▶ **Source extract**
Data from CBRE also agrees with Knight Frank and BlackBrick about the pull of good local schools and their impact on adding value to Dubai property. The consultancy reported that average villa prices in Dubai rose by more than 20% in 2025, significantly outpacing apartment price growth, as family buyers sought larger homes in well-established neighbourhoods. Taimur Khan, CBRE’s head of research for the Middle East and Africa, commented that “villa communities, with strong schooling options and established infrastructure, continue to outperform, supported by limited supply and a growing base of long-term residents”.
Figures from the Dubai Land Department shows that the emirate’s rental sector was in rude health last year, and an indicator that the market is in a stable position and is growing in operational maturity. There was a 6.0% volume hike in registered tenancy contracts, to 1.38 million transactions, with a 17.0% rise in value, on the year, to US$ 34.44 billion. Tenancy renewals came in 3.0% higher at 514k, with a 10.0% rise in new tenancy agreements to 513k. Such figures can be attributable to strong residential mobility and rising population growth.
Meanwhile, 2025 also saw progress in real estate development. In 2025, the number of completed projects was up 7.0%, totalling one hundred and twenty-four and valued at US$ 7.49 billion – 23.0% higher on the year. There was a 25% surge in the number of projects to nine hundred and thirty-seven. 2025 witnessed a robust property market with the volume and value both showing impressive increases – by 25.0% to 147.5k and by 30.0% to US$ 76.29 billion. Despite volumes declining, much of the growth was seen at the top end of the market, with higher-value homes attracting better prices.

▶ **Source material**
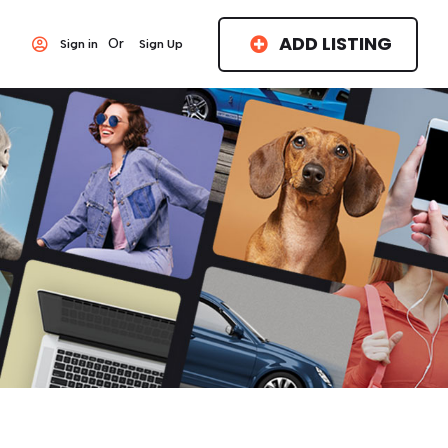
ADD LISTING
Or
Sign in
Sign Up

▶ **What you need to do**
**A.** Please repeat the Dubai property text word for word from "Figures from the" to "rising population growth.".
**B.** Pick up the text on Dubai's property market after its final sentence and carry it on.

▶ **Answers**
**A.**
Figures from the Dubai Land Department shows that the emirate’s rental sector was in rude health last year, and an indicator that the market is in a stable position and is growing in operational maturity. There was a 6.0% volume hike in registered tenancy contracts, to 1.38 million transactions, with a 17.0% rise in value, on the year, to US$ 34.44 billion. Tenancy renewals came in 3.0% higher at 514k, with a 10.0% rise in new tenancy agreements to 513k. Such figures can be attributable to strong residential mobility and rising population growth.

**B.**
Construction activity remained strong throughout the year, signalling confidence among developers and investors. The number of completed projects rose 7.0% to one hundred and twenty-four developments, while the total value of completed projects increased 23.0% to US$ 7.49 billion. Projects under construction expanded sharply, rising 25.0% to nine hundred and thirty-seven developments, indicating a strong pipeline of future supply. The ongoing speed of delivery reflects confidence in long-term demand driven by population growth, job creation and investor inflows.
Property transactions had another strong year in 2025, as the number of units sold surged 25% to 147.5k, with total transaction value, 30.0% higher, at US$ 76.29 billion. Higher-value homes led much of this growth, with villa sales values rising even as volumes declined, pointing to a shift toward premium real estate assets.
A sharp rise in real estate licensing mirrored the expansion of market activity. The number of registered real estate offices reached 4.12k during the year, more than doubling from the previous period and bringing the total number of active offices in Dubai to over 10k. A total of 14.36k real estate licences were issued across various activities. Brokerage services dominated, including more than 6k licences for sales brokerage and over 3.5k for leasing brokerage. Additional licences covered transaction services, development activities, property supervision and consultancy.
UAE-based Engineering Contracting Company, Arada, has been awarded the main construction contract, valued at US$ 422 million, for W Residences at Dubai Harbour. The mixed-use project contract, valued at US$ 1.35 billion, covers the construction of four hundred and ninety branded luxury residences, across three towers, each with forty-storeys; along with premium amenities, within a landscaped connecting podium, the development will offer a range of apartments and duplexes, including rooftop penthouses with private pools.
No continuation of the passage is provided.